PROBLEM DETAILS: After locating the line that contains "1. **Primary Developer" in the data below, set down exactly that line and each one after it through the line that contains "- Estimated $6", and nothing more.

(Collected data)
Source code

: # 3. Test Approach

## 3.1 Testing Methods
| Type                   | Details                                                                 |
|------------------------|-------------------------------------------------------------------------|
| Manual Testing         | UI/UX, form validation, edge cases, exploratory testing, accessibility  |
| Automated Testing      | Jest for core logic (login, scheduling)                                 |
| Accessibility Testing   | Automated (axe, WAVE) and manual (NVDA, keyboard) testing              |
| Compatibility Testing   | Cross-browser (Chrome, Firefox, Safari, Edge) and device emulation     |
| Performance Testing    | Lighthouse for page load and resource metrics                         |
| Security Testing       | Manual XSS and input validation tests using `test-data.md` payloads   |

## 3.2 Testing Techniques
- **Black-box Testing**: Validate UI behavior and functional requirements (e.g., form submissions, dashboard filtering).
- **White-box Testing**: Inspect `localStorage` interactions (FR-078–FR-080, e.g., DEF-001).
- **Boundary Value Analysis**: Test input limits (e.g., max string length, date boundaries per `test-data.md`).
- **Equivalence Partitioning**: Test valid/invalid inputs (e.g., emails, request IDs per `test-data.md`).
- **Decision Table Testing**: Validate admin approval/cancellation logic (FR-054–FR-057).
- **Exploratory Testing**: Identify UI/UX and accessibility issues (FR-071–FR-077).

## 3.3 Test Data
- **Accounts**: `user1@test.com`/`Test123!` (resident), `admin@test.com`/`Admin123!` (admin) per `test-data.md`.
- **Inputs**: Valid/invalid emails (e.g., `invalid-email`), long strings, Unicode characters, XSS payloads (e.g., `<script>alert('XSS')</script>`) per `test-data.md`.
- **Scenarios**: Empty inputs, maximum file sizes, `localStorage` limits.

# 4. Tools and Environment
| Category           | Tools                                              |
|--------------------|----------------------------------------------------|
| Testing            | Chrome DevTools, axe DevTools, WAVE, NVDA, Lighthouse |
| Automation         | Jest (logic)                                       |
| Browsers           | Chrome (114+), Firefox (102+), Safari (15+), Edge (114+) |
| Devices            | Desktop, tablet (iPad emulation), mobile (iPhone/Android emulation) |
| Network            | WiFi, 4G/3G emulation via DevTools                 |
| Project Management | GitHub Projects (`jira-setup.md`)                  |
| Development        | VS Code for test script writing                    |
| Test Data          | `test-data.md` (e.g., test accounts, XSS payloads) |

---

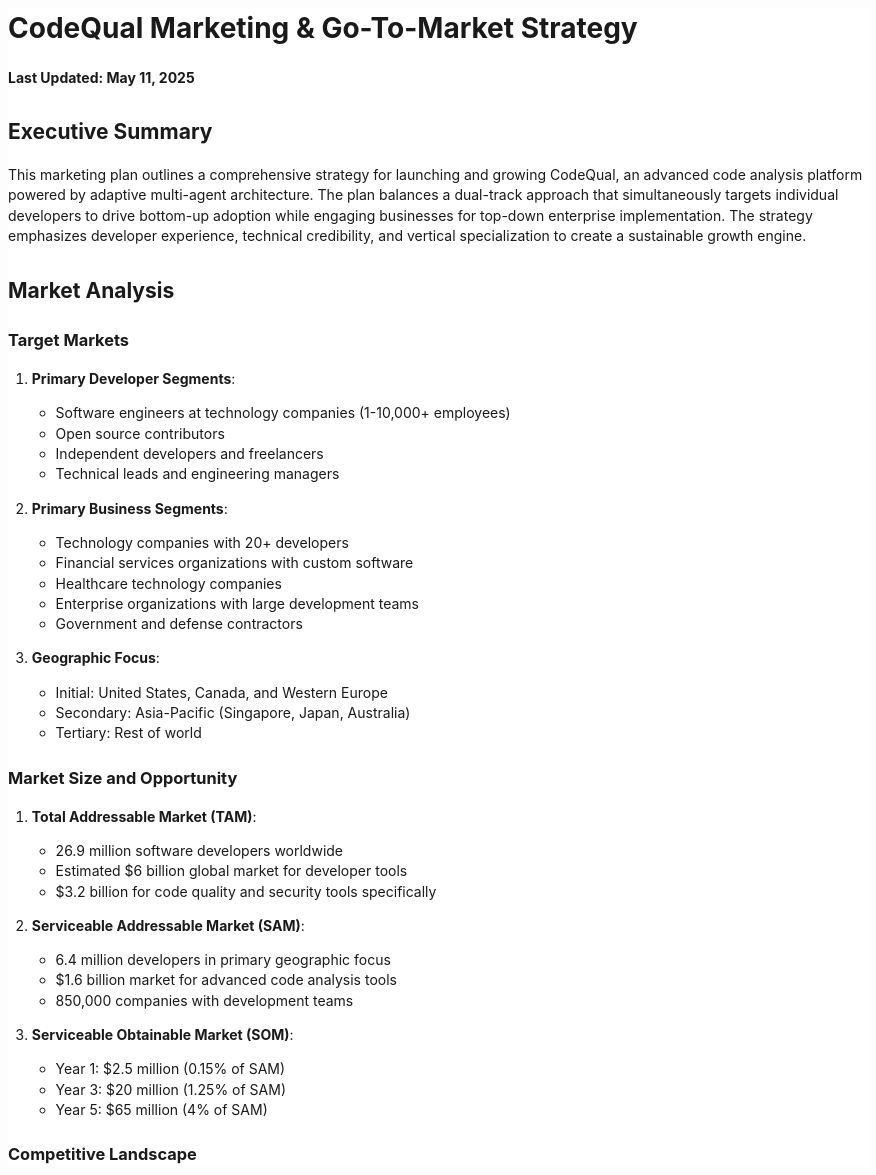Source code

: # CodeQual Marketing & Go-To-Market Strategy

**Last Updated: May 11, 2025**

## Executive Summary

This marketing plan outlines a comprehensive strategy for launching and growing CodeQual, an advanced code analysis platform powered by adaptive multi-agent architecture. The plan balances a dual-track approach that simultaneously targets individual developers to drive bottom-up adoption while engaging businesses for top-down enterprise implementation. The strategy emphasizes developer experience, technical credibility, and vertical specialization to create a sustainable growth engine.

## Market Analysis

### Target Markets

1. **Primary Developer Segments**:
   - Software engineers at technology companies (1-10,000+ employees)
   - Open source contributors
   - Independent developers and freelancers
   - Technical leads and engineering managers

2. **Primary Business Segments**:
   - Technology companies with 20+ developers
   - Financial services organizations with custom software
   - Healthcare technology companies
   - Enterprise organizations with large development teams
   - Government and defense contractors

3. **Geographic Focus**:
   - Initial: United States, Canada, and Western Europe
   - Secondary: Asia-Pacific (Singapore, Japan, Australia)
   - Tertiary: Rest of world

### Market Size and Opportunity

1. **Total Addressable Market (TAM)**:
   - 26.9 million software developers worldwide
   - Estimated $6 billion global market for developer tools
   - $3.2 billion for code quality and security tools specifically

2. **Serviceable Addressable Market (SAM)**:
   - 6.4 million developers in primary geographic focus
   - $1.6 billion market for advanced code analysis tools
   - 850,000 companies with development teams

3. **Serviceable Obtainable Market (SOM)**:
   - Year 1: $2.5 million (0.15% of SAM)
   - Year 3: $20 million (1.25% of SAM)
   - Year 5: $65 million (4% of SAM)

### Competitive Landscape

--

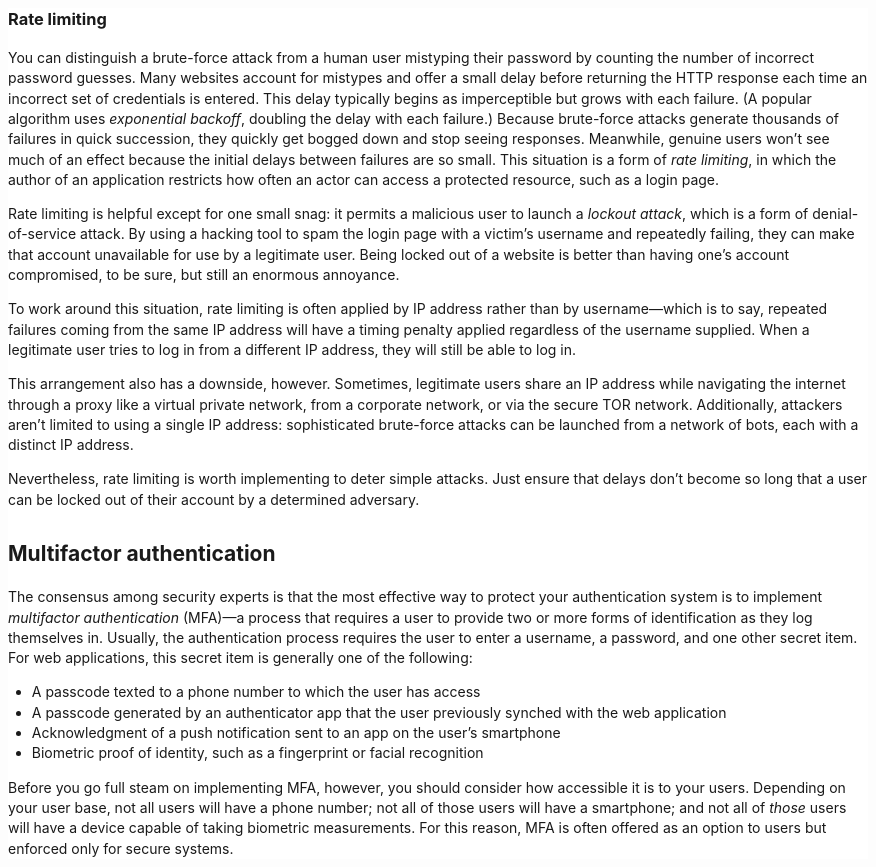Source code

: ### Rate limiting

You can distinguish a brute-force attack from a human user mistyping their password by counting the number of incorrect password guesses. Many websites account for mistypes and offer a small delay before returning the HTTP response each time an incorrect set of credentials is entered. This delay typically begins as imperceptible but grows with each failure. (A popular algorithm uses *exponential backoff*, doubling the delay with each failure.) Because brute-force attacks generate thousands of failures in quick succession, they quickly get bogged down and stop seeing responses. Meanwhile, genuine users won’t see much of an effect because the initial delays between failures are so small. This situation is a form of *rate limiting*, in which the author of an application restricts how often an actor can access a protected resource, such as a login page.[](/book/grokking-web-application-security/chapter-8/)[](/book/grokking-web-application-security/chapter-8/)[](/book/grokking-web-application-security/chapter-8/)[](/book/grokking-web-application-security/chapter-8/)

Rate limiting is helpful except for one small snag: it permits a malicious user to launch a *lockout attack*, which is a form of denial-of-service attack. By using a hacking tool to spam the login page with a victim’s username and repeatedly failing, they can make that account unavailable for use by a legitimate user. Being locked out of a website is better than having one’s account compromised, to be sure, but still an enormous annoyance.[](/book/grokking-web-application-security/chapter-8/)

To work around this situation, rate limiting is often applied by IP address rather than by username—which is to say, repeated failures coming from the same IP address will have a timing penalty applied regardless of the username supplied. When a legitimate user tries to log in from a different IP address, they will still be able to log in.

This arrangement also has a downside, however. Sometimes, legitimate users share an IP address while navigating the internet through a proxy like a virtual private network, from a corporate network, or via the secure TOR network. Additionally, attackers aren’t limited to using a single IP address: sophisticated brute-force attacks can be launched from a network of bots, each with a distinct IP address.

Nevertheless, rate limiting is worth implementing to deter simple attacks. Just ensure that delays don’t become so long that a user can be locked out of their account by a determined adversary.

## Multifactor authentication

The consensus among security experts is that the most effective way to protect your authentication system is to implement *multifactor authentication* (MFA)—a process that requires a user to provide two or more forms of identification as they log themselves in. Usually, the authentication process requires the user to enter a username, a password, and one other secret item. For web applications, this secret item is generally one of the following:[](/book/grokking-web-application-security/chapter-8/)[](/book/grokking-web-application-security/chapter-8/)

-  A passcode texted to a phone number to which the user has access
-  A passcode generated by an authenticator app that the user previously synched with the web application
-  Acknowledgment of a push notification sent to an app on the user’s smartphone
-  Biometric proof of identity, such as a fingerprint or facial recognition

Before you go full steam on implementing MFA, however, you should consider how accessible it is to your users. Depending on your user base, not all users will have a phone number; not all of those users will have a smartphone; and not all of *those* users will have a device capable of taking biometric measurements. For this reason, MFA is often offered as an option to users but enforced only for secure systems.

REPLY TO THE EXERCISE:
1. **Primary Developer Segments**:
   - Software engineers at technology companies (1-10,000+ employees)
   - Open source contributors
   - Independent developers and freelancers
   - Technical leads and engineering managers

2. **Primary Business Segments**:
   - Technology companies with 20+ developers
   - Financial services organizations with custom software
   - Healthcare technology companies
   - Enterprise organizations with large development teams
   - Government and defense contractors

3. **Geographic Focus**:
   - Initial: United States, Canada, and Western Europe
   - Secondary: Asia-Pacific (Singapore, Japan, Australia)
   - Tertiary: Rest of world

### Market Size and Opportunity

1. **Total Addressable Market (TAM)**:
   - 26.9 million software developers worldwide
   - Estimated $6 billion global market for developer tools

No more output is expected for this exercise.